Department of Ophthalmology and Visual Sciences, University of British Columbia, Vancouver, British Columbia, Canada.
Institute for Neural Computation, University of California San Diego, San Diego, California.
J Neurophysiol. 2021 Apr 1;125(4):1408-1424. doi: 10.1152/jn.00633.2020. Epub 2021 Mar 10.
Extracellular recordings of brain voltage signals have many uses, including the identification of spikes and the characterization of brain states via analysis of local field potential (LFP) or EEG recordings. Though the factors underlying the generation of these signals are time varying and complex, their analysis may be facilitated by an understanding of their statistical properties. To this end, we analyzed the voltage distributions of high-pass extracellular recordings from a variety of structures, including cortex, thalamus, and hippocampus, in monkeys, cats, and rodents. We additionally investigated LFP signals in these recordings as well as human EEG signals obtained during different sleep stages. In all cases, the distributions were accurately described by a Gaussian within ±1.5 standard deviations from zero. Outside these limits, voltages tended to be distributed exponentially, that is, they fell off linearly on log-linear frequency plots, with variable heights and slopes. A possible explanation for this is that sporadically and independently occurring events with individual Gaussian size distributions can sum to produce approximately exponential distributions. For the high-pass recordings, a second explanation results from a model of the noisy behavior of ion channels that produce action potentials via Hodgkin-Huxley kinetics. The distributions produced by this model, relative to the averaged potential, were also Gaussian with approximately exponential flanks. The model also predicted time-varying noise distributions during action potentials, which were observed in the extracellular spike signals. These findings suggest a principled method for detecting spikes in high-pass recordings and transient events in LFP and EEG signals. We show that the voltage distributions in brain recordings, including high-pass extracellular recordings, the LFP, and human EEG, are accurately described by a Gaussian within ±1.5 standard deviations from zero, with heavy, exponential tails outside these limits. This offers a principled way of setting event detection thresholds in high-pass recordings. It also offers a means for identifying event-like, transient signals in LFP and EEG recordings which may correlate with other neural phenomena.

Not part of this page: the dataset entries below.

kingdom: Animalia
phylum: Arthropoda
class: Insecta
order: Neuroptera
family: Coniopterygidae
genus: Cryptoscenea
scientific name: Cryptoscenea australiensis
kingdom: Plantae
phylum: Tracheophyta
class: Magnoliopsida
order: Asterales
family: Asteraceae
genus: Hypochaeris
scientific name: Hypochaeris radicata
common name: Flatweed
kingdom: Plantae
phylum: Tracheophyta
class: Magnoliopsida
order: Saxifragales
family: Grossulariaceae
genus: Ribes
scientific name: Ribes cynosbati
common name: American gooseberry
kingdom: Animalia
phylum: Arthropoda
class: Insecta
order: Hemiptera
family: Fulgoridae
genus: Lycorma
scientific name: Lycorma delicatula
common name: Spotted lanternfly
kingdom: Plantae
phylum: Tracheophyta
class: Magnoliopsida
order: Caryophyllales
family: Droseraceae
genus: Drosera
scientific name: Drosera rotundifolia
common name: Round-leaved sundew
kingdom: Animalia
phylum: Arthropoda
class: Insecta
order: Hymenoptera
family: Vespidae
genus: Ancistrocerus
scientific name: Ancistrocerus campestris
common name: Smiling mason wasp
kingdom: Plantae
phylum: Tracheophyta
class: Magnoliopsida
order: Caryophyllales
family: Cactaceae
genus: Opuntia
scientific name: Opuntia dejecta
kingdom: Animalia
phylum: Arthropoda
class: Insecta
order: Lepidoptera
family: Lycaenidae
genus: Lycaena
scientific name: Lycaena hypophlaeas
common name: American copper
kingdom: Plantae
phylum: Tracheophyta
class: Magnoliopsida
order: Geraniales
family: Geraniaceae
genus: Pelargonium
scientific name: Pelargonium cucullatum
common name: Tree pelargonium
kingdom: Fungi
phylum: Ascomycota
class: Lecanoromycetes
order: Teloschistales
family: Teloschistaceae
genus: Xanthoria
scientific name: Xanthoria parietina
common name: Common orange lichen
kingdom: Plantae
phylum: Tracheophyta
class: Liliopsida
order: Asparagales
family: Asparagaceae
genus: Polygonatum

脑电压信号的细胞外记录有多种用途,包括通过局部场电位 (LFP) 或脑电图记录分析来识别尖峰和表征脑状态。虽然产生这些信号的因素是时变和复杂的,但通过了解其统计特性,它们的分析可能会得到促进。为此,我们分析了猴子、猫和啮齿动物的各种结构(包括皮层、丘脑和海马体)的高通细胞外记录的电压分布。我们还研究了这些记录中的 LFP 信号以及在不同睡眠阶段获得的人类 EEG 信号。在所有情况下,分布在零的±1.5 个标准差内都可以被高斯函数准确描述。在这些范围之外,电压往往呈指数分布,即在对数线性频率图上呈线性下降,具有可变的高度和斜率。一种可能的解释是,具有个体高斯尺寸分布的偶发且独立发生的事件可以相加产生近似指数分布。对于高通记录,第二个解释来自产生动作电位的离子通道噪声行为的模型,该模型通过 Hodgkin-Huxley 动力学产生动作电位。相对于平均电位,该模型产生的分布也是高斯分布,具有近似指数分布的侧翼。该模型还预测了动作电位期间时变噪声分布,这些分布在细胞外尖峰信号中观察到。这些发现为在高通记录和 LFP 和 EEG 信号中检测尖峰和瞬态事件提供了一种有原则的方法。我们表明,脑记录中的电压分布,包括高通细胞外记录、LFP 和人类 EEG,在零的±1.5 个标准差内可以被高斯函数准确描述,在这些范围之外则有较重的指数分布尾部。这为在高通记录中设置事件检测阈值提供了一种有原则的方法。它还提供了一种识别 LFP 和 EEG 记录中可能与其他神经现象相关的类事件、瞬态信号的方法。